SOURCE MATERIAL:
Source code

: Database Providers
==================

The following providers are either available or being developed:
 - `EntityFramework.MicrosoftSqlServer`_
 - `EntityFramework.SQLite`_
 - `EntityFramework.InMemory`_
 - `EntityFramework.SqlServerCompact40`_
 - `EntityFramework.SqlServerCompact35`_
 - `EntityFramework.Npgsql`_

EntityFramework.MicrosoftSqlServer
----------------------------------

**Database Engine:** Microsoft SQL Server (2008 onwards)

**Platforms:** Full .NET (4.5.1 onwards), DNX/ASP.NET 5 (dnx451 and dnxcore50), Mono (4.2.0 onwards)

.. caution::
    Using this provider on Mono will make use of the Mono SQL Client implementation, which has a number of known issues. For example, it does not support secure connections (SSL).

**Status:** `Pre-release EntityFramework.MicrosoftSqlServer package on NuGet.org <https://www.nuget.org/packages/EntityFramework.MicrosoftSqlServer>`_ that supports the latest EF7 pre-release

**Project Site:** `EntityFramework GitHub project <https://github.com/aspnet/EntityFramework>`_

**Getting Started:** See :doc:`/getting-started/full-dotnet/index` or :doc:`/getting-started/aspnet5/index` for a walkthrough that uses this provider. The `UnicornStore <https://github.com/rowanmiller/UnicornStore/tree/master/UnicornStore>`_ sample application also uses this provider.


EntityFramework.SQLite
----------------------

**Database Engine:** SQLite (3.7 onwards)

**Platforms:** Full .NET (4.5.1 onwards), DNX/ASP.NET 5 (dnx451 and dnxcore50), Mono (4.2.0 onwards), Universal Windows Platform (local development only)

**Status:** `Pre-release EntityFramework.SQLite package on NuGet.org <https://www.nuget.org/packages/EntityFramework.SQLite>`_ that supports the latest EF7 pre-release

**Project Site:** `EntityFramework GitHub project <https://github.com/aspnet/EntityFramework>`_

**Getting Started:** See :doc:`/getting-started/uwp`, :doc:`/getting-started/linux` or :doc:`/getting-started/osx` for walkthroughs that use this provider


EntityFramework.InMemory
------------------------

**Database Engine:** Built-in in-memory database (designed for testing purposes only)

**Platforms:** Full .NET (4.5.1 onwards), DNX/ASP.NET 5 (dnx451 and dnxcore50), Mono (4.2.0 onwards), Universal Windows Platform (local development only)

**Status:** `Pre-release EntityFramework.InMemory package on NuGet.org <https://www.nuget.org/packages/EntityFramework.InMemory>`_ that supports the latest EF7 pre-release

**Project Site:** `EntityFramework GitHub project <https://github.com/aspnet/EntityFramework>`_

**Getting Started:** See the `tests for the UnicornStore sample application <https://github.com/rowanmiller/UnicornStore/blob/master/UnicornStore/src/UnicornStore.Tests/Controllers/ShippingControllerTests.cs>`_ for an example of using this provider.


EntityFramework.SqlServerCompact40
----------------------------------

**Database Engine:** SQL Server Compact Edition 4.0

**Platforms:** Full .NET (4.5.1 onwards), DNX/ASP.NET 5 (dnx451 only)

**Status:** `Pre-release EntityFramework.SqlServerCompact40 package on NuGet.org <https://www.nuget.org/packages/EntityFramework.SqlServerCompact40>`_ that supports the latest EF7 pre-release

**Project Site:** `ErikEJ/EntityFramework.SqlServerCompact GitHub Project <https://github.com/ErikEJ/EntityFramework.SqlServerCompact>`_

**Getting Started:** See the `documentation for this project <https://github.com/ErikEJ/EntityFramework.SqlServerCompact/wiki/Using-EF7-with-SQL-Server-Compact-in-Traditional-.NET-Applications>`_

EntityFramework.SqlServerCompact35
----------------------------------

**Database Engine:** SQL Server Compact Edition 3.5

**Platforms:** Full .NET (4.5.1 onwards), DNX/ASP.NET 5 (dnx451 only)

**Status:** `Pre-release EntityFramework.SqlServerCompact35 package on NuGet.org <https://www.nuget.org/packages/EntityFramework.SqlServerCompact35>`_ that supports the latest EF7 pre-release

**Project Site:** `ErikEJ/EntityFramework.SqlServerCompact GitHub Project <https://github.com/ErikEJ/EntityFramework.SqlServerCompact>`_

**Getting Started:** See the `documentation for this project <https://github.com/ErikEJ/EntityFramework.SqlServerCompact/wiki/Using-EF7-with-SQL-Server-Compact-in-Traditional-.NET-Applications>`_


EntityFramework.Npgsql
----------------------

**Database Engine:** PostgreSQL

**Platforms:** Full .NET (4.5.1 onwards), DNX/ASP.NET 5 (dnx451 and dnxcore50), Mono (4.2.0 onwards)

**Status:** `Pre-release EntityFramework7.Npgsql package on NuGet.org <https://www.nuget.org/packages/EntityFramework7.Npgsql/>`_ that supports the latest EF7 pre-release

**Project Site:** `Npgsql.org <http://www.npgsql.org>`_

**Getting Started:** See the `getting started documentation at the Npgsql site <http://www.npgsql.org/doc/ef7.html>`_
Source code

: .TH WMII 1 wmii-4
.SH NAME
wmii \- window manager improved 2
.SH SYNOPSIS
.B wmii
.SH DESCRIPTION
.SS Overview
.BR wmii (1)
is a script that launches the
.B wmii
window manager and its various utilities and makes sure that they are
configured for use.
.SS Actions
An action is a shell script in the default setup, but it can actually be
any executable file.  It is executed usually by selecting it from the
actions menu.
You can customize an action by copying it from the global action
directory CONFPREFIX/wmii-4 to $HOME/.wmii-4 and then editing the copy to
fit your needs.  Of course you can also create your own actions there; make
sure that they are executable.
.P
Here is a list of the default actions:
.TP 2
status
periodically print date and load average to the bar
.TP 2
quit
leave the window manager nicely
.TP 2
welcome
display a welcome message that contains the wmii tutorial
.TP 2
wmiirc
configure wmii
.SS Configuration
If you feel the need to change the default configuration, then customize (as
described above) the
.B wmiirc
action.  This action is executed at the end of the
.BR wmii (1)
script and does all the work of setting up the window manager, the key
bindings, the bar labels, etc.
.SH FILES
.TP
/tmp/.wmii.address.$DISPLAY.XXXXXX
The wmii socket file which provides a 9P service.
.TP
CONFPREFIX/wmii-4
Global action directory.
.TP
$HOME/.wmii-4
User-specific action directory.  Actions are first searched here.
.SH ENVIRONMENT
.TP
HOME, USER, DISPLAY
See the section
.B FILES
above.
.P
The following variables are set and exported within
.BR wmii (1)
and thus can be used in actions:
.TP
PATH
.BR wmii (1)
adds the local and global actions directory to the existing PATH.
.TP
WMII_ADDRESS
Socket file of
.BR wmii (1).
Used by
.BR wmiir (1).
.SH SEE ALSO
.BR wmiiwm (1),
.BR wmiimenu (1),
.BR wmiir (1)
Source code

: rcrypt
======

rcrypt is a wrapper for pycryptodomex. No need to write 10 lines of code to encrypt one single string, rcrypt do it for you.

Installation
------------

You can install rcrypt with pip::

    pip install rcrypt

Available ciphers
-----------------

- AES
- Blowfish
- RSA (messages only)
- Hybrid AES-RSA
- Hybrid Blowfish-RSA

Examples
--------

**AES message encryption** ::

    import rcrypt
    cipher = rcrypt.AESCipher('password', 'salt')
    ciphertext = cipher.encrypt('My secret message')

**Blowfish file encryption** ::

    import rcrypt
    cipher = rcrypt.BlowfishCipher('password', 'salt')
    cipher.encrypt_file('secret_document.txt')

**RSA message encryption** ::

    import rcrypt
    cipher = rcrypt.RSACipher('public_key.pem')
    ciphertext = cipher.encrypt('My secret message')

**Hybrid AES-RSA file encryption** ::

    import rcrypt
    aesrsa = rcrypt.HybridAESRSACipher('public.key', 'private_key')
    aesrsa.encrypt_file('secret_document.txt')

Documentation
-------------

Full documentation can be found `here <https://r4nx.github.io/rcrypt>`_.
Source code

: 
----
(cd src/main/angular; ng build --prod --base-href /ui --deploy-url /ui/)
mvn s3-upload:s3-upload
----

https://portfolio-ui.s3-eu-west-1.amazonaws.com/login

WORK ORDER: Among the lines in the data above, find those containing "Engine" and give only how many there are.

THE ANSWER: 6